#### AUSGEWÄHLTER AUSZUG
--*--
Nach kurzem Drill verlohr ich den Fisch ohne ihn gesehen zu haben!!

Nachdem ich meine Rute in den nächsten Baum geschleudert hatte,blieb ich ersmal ne Weile auf dem Boden sitzen um das ganze nocheinmal zu verstehen!!

Sei`s drum...ich werde wieder gelegentlich mit Streamer angreifen und habe mich deshalb mit neuen Mustern eingedeckt!

*Was mich interessieren würde ist,wie Ihr mit Stremern fischt?? Benutzt Ihr nur Spirolino`s dazu?*

*Wie sind Eure Erfahrungen???*

*Bin gespannt auf Eure Meinungen !!!*



TL u viele Grüße 

Matze


----------



## Ullov Löns (15. März 2007)

*AW: große Hechtstreamer mit der Spinnrute???*



maesox schrieb:


> Gesagt getan! Ich benutzte eine 3.00m Stollenwerk bis 64gr WG und eine 0,17er Power Pro an die mit einem No Knot ein ca 70cm langes -12kg tragendes Stahlvorfach geschaltet war.
> Oberhalb des Stahlvorfaches drückte ich drei große Bleischrote an,damit man diese Montage wenigstens etwa 15m werfen konnte.


 
Benutze eine Fliegenrute, die sind extra dafür gemacht und 15m wirfst du damit auch locker. 

Eine Rute in Klasse 9 in 2,70m und eine Pike-Schnur dazu und fertig ist die Laube.

Sorry!!! Ich habe es gerade erst gesehen, zu doof, du willst mit der Spinnrute fischen!

Dann musst du wohl einen sinkenden Sbiro benutzen. Aber ob das Spass macht so ewig langsam kurbeln.
Einige Angeln ja auch an der Küste so, aber besonders dynamisch ist das nicht.

Vielleicht überlegst du es dir mal mit ner Fliegenrute. Fliegenfischen ist kinderleicht und du verwendest Köder die fängig sind, wie du selbst festgestellt hast und die sonst keiner fischt.
--*--
#### BEREITGESTELLTE ANGABEN
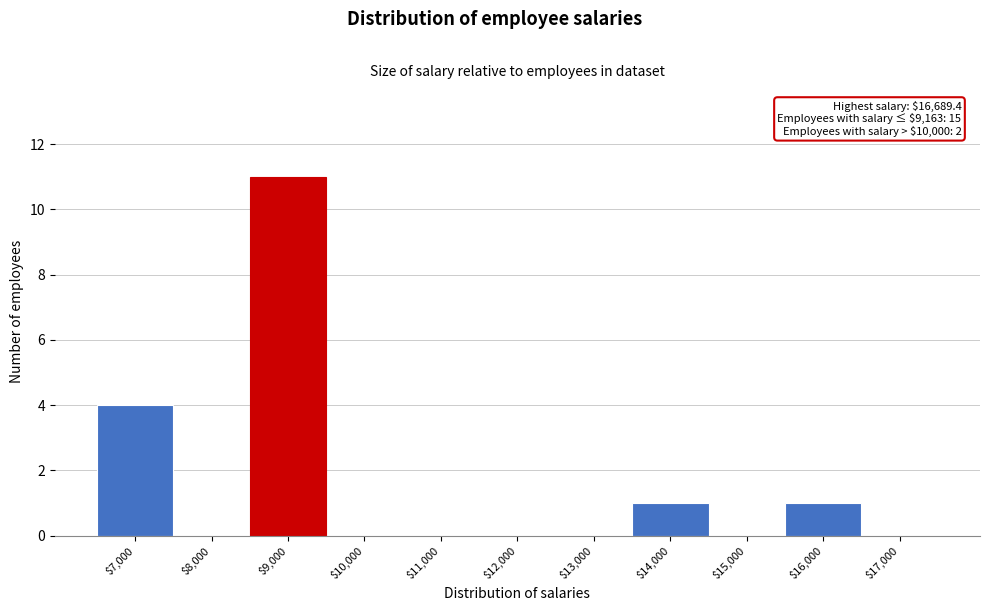

The chart shows a value of 0 at $10,000. True or false?

True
--*--
#### AUFGABE A
Erkläre in ein bis drei Sätzen, weshalb laut dem Auszug oberhalb des Stahlvorfachs drei große Bleischrote angedrückt wurden.
#### AUFGABE B
Gib bitte den Abschnitt aus dem Auszug wortgetreu wieder, beginnend bei "Benutze eine Fliegenrute, die" und endend bei "ewig langsam kurbeln.".

#### ERWARTETE ANTWORT A
Die drei großen Bleischrote wurden oberhalb des Stahlvorfachs angedrückt, damit sich die Montage wenigstens etwa 15 m weit werfen ließ.

#### ERWARTETE ANTWORT B
Benutze eine Fliegenrute, die sind extra dafür gemacht und 15m wirfst du damit auch locker. 

Eine Rute in Klasse 9 in 2,70m und eine Pike-Schnur dazu und fertig ist die Laube.

Sorry!!! Ich habe es gerade erst gesehen, zu doof, du willst mit der Spinnrute fischen!

Dann musst du wohl einen sinkenden Sbiro benutzen. Aber ob das Spass macht so ewig langsam kurbeln.